TEXT.
Moving can be downright daunting.

First, there’s packing (yuck!).  Then there’s weeding through what to keep and what to toss, figuring out the logistics with the movers, and last-minute house repairs – just to name a few time-consuming things that make their way onto your seemingly never-ending checklist of things to get done before you move.

Not to mention the sometimes even more challenging aspects of a move: saying goodbyes, closing a chapter in life, and starting afresh. Saying farewell to the neighbors who are now friends.  Saying goodbye to the place you once called “home” and wherein you made so many memories. Perhaps you’re moving away from friends, family, and co-workers.  Perhaps you are staring a new career. Perhaps you’re moving to a new city altogether – a city that may look very different from the one you’ve previously called “home.”

Even if you are extremely excited and thoroughly anticipate what’s ahead, I’m sure you’ll find that a move is emotionally exhausting.  And that’s true for just about anyone, even for those who are experienced movers.

Sean and I have moved several times during our time together as a couple. From each move, we have gleaned various lessons that have made each subsequent move more efficient and less tolling.

Where we have learned our greatest lessons, however, is not in our preparation FOR the move.  But rather, our plan for what we want to accomplish AFTER the move in order to help make our transition into a new home, neighborhood, and at times – city, much easier.

I am excited to share some of these tips with you, which I will expand upon later on in this post. However, before digging into the moving tips, let me give you some brief background in case you are unfamiliar with Sean’s (my husband) and my story…

Brief History on the St. Germain’s

I grew up in suburban WI (just north of Milwaukee) and moved to St. Paul, MN in 2002 to attend college at Bethel University, where I met my studly Accountant/Comedian juxtaposition-of-a-husband, Sean (a born-and-raised Minnesota boy).

DATA.

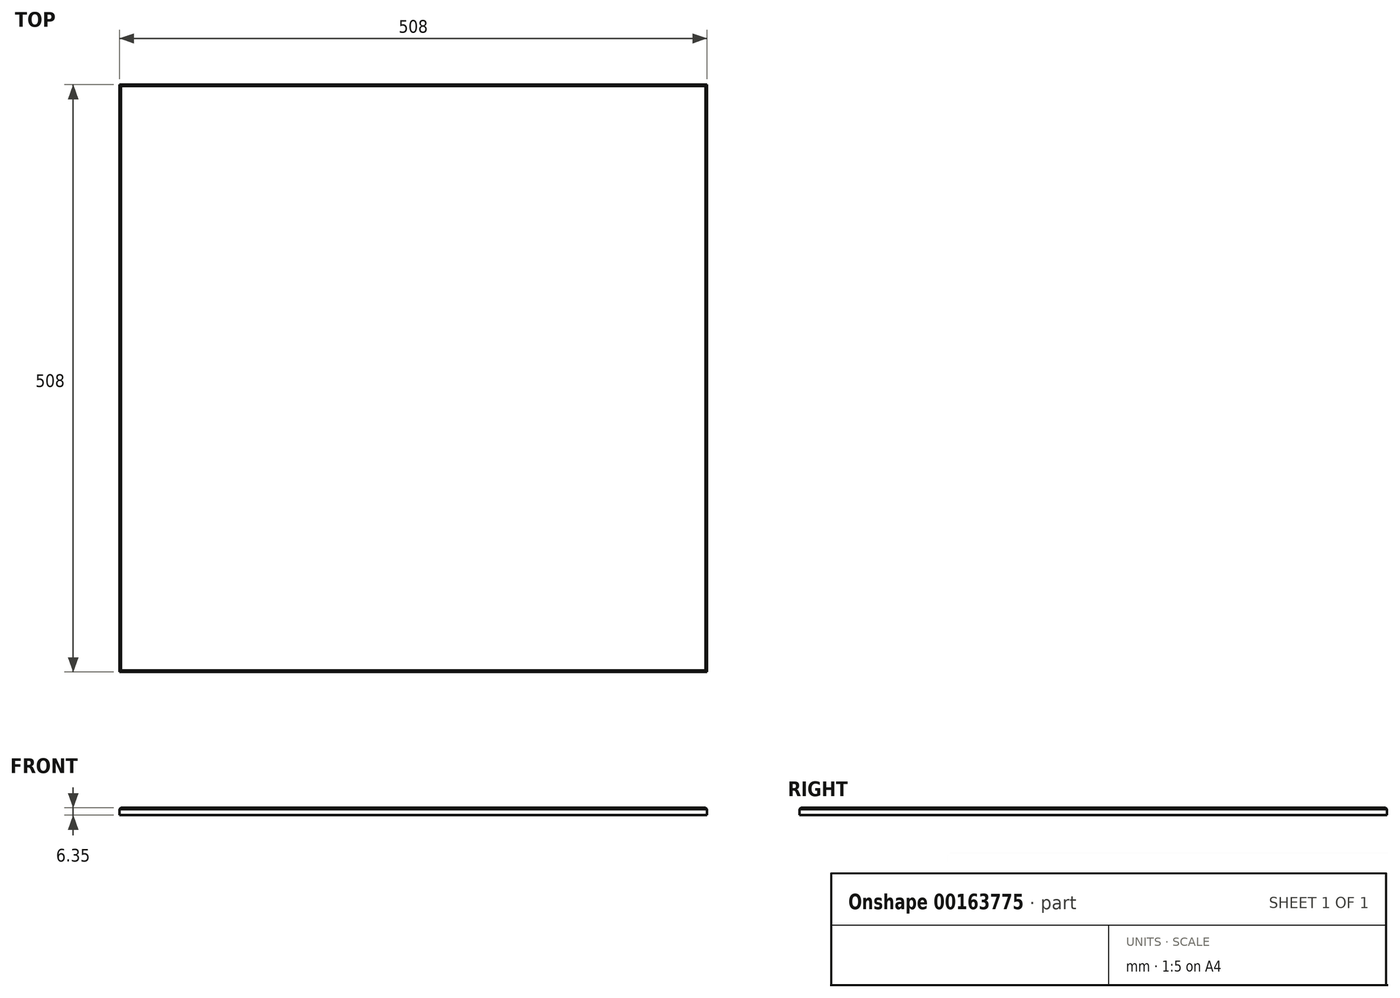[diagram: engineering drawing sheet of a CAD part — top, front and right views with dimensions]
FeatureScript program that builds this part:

EXERCISE BRIEF. List the time-consuming pre-move chores that the text about moving names as items on the checklist.

EXPECTED OUTPUT.
- Packing
- Weeding through what to keep and what to toss
- Figuring out the logistics with the movers
- Last-minute house repairs